Egyptian government servers and private-sector platforms are collectively storing hundreds of millions of duplicate image files, a problem that technology auditors working across Cairo say has measurably worsened since 2023 as institutions rushed digital transformation without cleaning house first. The scale is not abstract: industry benchmarks suggest that in large organisations undergoing rapid digitisation, duplicate and near-duplicate images can account for between 25 and 40 percent of total stored visual content.
The timing matters because Egypt is mid-stream in one of its most ambitious technology pushes ever. The New Administrative Capital, roughly 45 kilometres east of central Cairo, is being built partly as a data-infrastructure hub, with server farms and government data centres baked into the masterplan. As ministries migrate legacy records from Mugamma el-Tahrir and district civil registry offices in Shubra, Heliopolis, and Imbaba to centralised cloud environments, dirty data — including cascades of duplicate scanned identity documents, property photographs, and tourism promotional images — is moving with them.

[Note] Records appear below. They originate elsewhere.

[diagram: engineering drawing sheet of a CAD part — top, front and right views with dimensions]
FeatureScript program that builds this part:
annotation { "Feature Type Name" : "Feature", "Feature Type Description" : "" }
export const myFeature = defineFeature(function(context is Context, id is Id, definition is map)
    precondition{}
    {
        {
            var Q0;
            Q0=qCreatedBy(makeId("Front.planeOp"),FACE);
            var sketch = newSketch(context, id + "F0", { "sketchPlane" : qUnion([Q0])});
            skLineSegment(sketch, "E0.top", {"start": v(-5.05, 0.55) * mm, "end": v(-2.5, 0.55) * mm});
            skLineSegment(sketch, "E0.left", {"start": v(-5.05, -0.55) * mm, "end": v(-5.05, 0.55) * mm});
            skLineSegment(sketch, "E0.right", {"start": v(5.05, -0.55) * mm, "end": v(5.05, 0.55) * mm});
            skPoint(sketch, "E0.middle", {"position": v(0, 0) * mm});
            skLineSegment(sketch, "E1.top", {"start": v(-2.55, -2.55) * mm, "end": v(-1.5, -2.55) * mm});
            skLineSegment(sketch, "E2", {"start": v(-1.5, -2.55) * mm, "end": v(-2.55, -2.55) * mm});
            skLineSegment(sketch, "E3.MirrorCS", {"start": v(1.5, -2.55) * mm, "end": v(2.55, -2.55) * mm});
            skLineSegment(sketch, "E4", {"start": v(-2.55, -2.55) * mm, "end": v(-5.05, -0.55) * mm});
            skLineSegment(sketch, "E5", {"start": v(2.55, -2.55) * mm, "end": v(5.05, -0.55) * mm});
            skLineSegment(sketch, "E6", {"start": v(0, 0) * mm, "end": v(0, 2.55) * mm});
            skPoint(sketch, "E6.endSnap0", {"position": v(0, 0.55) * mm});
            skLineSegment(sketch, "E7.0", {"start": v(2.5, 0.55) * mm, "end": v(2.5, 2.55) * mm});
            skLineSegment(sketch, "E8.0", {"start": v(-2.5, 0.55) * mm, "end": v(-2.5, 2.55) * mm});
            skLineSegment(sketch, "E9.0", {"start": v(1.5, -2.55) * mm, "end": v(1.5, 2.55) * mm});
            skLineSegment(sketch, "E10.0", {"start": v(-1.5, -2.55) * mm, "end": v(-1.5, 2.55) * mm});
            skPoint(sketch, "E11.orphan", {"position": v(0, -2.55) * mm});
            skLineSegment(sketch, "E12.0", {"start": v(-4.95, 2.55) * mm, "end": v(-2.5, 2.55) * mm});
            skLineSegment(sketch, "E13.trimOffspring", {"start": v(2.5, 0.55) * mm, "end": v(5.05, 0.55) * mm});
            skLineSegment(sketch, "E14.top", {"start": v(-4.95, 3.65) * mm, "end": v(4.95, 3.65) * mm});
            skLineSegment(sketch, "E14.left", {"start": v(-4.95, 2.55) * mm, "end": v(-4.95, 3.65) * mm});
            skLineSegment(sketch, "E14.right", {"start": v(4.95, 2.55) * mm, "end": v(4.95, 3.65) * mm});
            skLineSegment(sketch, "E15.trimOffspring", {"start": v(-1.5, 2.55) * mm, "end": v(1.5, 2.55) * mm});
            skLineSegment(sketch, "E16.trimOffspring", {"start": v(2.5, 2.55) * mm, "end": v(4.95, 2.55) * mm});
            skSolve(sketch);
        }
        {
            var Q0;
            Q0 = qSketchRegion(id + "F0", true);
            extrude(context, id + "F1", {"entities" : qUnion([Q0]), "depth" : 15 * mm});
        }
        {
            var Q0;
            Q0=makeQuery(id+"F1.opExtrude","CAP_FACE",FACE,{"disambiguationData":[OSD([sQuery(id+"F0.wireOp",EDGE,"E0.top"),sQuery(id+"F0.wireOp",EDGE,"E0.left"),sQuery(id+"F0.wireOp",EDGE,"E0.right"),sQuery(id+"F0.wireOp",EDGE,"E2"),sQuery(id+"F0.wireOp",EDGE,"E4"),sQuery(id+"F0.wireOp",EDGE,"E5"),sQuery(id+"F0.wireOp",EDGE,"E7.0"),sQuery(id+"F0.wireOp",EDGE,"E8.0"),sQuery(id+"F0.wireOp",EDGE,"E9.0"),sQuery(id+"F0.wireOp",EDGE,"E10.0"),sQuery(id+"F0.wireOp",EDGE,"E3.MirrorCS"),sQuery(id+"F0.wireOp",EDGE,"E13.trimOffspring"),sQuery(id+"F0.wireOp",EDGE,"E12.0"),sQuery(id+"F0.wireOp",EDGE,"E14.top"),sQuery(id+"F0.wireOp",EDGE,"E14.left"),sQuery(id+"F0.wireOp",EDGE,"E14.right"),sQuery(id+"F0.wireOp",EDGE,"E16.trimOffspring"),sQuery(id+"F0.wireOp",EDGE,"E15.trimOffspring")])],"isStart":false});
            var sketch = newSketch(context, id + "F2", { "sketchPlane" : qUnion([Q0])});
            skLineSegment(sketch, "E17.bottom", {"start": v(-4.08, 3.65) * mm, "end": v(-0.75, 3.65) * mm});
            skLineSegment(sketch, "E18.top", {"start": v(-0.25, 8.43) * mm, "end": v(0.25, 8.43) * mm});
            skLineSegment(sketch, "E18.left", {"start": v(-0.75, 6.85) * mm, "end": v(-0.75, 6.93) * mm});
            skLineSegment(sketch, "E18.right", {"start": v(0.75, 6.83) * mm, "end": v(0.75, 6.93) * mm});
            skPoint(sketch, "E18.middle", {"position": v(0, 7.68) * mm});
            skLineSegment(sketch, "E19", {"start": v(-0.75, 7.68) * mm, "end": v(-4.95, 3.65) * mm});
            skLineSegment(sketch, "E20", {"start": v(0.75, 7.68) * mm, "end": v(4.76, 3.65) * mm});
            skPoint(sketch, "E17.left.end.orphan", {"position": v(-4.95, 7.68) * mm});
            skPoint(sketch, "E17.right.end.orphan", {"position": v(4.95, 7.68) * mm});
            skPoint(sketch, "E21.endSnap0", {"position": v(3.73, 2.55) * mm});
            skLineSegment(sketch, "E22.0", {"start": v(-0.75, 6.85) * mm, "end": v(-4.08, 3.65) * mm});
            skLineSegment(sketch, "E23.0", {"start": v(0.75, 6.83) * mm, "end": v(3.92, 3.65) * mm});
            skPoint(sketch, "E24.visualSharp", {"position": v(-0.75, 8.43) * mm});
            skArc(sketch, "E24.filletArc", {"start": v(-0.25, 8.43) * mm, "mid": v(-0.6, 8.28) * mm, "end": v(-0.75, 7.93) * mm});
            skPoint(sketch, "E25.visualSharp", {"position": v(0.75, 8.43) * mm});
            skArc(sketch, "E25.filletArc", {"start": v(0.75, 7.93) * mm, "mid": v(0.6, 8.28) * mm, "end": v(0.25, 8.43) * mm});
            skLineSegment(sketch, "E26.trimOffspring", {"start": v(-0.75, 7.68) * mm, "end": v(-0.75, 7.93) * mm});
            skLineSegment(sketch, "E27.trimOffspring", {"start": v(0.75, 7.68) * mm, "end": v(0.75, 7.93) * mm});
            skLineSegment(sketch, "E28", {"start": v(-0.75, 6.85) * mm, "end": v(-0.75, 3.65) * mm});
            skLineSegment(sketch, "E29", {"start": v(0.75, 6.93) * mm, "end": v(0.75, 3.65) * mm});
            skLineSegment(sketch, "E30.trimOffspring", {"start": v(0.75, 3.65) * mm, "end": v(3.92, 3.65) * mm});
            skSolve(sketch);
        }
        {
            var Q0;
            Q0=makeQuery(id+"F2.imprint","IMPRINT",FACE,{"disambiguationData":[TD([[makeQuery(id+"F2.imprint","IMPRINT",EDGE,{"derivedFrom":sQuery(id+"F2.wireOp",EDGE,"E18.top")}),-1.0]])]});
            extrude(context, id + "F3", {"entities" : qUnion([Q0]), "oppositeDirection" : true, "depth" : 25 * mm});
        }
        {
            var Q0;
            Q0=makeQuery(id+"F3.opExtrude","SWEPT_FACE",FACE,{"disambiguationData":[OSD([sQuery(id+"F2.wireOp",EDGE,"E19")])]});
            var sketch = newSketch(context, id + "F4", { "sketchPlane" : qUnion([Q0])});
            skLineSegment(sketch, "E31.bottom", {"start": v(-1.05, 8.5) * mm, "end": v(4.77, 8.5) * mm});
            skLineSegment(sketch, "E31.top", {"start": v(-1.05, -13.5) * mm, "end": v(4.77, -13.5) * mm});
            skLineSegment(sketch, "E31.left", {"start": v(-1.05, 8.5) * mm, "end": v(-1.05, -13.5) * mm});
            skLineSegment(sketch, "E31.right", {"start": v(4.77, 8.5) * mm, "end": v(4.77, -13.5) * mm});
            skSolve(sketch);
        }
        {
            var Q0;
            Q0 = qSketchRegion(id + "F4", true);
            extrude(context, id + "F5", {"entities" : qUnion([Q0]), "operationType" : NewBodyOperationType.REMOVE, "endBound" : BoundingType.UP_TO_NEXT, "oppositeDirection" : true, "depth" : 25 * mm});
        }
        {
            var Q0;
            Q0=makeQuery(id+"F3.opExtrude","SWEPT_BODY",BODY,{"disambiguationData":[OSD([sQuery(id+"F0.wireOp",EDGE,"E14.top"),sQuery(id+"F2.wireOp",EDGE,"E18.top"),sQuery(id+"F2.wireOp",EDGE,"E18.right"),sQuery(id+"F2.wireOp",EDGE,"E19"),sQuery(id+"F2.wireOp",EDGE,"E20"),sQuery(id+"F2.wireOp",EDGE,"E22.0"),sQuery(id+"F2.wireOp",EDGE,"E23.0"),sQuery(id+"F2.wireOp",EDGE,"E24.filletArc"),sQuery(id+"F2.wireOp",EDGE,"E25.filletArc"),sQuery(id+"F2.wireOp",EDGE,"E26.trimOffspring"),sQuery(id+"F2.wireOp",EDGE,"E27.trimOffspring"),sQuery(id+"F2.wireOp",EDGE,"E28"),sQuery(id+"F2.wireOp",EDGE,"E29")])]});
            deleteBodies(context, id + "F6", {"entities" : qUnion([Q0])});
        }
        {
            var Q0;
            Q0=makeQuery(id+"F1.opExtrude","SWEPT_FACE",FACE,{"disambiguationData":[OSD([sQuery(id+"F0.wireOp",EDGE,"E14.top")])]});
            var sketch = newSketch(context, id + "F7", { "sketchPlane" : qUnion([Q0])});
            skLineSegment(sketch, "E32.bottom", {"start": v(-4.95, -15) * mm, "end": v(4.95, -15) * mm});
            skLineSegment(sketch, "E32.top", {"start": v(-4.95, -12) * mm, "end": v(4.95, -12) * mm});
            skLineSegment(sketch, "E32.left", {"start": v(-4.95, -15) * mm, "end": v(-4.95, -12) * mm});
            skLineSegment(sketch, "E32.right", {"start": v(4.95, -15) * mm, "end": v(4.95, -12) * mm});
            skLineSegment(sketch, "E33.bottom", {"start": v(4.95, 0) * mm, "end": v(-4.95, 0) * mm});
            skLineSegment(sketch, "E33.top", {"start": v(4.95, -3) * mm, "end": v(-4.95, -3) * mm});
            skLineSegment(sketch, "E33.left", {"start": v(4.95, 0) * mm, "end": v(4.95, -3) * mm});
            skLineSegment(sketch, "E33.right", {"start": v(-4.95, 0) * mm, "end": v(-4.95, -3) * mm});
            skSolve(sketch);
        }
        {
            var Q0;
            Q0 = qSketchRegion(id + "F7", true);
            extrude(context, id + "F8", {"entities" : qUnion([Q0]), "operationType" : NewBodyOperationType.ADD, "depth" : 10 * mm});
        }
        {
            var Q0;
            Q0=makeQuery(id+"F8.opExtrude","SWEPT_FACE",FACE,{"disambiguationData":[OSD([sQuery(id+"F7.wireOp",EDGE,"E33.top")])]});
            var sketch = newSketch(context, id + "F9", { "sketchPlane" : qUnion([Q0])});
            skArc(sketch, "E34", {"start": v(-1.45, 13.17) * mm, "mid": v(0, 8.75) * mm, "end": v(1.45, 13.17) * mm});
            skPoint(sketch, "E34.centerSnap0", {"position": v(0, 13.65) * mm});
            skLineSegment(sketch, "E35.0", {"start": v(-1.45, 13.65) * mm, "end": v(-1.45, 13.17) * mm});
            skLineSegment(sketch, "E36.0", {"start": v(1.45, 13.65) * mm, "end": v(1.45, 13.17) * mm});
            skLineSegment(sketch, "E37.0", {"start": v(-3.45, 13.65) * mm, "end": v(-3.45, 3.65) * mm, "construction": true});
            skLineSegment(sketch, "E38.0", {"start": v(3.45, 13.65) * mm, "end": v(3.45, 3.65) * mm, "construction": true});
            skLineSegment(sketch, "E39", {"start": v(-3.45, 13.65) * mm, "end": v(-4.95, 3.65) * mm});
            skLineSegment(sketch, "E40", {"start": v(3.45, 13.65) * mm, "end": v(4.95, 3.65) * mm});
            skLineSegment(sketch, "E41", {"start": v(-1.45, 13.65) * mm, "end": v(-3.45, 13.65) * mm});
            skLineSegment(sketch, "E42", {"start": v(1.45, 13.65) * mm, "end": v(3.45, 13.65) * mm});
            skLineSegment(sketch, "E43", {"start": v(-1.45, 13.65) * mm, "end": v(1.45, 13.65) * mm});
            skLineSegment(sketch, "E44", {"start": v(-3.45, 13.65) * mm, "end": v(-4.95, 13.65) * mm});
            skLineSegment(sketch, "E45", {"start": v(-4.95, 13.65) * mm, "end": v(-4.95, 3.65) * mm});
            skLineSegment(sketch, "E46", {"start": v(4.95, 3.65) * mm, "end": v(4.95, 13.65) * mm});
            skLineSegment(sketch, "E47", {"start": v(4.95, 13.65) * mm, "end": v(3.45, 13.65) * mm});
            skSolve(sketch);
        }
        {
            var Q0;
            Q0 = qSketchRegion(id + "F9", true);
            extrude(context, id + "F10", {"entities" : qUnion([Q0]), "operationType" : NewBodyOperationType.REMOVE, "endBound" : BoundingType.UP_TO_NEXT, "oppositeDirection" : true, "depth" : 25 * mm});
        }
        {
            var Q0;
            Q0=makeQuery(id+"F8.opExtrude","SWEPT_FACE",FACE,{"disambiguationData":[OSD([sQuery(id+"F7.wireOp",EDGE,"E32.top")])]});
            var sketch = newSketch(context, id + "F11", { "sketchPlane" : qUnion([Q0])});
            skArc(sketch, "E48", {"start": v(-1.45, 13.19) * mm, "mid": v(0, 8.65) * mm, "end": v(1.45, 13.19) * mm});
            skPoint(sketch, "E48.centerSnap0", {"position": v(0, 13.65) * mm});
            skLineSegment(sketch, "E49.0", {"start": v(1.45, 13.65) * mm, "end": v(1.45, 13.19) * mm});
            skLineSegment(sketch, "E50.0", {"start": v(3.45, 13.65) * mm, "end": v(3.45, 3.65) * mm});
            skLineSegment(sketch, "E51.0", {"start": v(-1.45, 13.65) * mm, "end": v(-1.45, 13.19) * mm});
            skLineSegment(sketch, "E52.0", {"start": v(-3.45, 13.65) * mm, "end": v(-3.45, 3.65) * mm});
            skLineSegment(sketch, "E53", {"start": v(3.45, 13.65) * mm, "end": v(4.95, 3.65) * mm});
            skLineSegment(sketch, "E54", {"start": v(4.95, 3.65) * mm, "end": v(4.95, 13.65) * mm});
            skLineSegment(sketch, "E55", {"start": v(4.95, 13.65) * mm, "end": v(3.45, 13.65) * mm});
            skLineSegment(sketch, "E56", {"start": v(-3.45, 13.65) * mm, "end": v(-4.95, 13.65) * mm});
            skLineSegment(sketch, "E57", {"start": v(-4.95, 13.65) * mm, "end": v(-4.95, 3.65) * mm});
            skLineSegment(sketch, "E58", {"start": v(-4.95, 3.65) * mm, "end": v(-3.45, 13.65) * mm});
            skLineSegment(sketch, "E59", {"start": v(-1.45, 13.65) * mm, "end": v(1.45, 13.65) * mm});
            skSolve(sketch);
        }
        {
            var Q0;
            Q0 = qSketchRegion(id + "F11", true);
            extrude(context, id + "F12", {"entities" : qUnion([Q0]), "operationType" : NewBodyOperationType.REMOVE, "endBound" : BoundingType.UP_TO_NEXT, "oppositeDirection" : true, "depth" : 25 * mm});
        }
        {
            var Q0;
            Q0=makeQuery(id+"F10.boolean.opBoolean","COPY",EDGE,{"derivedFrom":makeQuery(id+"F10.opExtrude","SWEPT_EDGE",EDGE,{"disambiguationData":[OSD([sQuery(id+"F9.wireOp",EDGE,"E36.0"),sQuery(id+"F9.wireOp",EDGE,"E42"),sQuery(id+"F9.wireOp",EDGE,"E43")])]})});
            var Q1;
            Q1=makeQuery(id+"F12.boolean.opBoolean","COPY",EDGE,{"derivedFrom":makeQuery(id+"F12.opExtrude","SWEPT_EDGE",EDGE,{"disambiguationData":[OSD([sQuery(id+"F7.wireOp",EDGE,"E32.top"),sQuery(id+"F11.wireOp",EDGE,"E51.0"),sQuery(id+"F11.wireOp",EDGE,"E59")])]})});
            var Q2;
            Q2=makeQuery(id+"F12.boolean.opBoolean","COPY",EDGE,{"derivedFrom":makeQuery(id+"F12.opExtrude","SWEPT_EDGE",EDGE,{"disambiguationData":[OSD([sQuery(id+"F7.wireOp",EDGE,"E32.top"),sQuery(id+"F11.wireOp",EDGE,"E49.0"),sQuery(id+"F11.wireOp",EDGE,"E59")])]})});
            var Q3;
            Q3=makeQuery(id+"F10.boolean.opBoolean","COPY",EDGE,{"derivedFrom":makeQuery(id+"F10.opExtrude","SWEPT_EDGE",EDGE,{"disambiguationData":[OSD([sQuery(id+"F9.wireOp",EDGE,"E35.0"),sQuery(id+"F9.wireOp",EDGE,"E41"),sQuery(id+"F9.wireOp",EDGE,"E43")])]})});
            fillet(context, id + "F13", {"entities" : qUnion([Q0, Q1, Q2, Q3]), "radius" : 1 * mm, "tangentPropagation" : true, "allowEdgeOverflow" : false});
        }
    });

What the Numbers Actually Show
Storage is not cheap. Enterprise solid-state cloud storage purchased through Egyptian public procurement contracts was running at roughly 0.08 to 0.12 US dollars per gigabyte per month as of early 2026, according to pricing structures circulated among Cairo-based IT procurement officers familiar with government tenders. A single ministry holding five terabytes of duplicate images — a conservative estimate for a mid-size agency — is effectively burning between 400 and 600 US dollars every month on files it does not need. Multiply that across 34 federal ministries and dozens of state-owned enterprises, and the annual redundancy cost climbs into figures that would fund meaningful public services.
The Egyptian Cabinet's Information and Decision Support Centre, based in the Smart Village technology park on the Alexandria Desert Road, has been piloting deduplication tools as part of its broader e-government modernisation drive. The National Telecom Regulatory Authority, headquartered in Nasr City, has separately flagged bandwidth inefficiency as a tier-one concern, noting that redundant file transfers inflate network load on the national backbone. Neither organisation has released public audit figures specific to image duplication, but the structural problem is well-documented in global data governance literature.
Tourism is a pointed example. Egypt's tourism sector, still rebuilding revenue streams after years of disruption, relies heavily on image libraries maintained by the Ministry of Tourism and Antiquities and distributed to hundreds of travel agencies clustered around Talaat Harb Street downtown and in the Mohandessin district. Industry surveys of digital asset management systems have found that tourism organisations globally keep an average of 3.2 copies of every promotional image across various internal drives, email archives, and content management platforms. For a sector handling tens of thousands of images of Luxor temples, Sharm el-Sheikh resorts, and Giza monuments, that ratio translates into enormous dead storage.
Cleaning Up: Tools, Costs, and the Road Ahead
Deduplication software licensing for mid-size enterprise use currently ranges from roughly 2,000 to 15,000 US dollars annually depending on dataset size, according to market surveys of platforms commonly deployed across the Gulf and North Africa region. One-time audit and remediation projects for organisations holding between one and ten terabytes typically run four to eight weeks with a trained internal team. The payoff is generally fast: organisations that have completed structured deduplication programmes report storage cost reductions of 20 to 35 percent within the first billing cycle after completion.
For Cairo's public institutions, the practical next step is embedding deduplication checkpoints into existing procurement and migration workflows rather than treating it as a separate cleanup exercise. The government's Digital Egypt initiative, launched under the Ministry of Communications and Information Technology, already mandates data quality standards for citizen-facing portals. Extending those standards explicitly to image assets — with measurable targets and quarterly audits — would give agencies a concrete mechanism to stop the problem compounding further as more records go digital.
The mathematics are straightforward. Every duplicate image sitting on a government server in the New Administrative Capital costs money today and will cost more tomorrow as storage volumes grow. Getting the numbers down is not a technical challenge so much as an administrative one — and the data suggests the returns justify the effort many times over.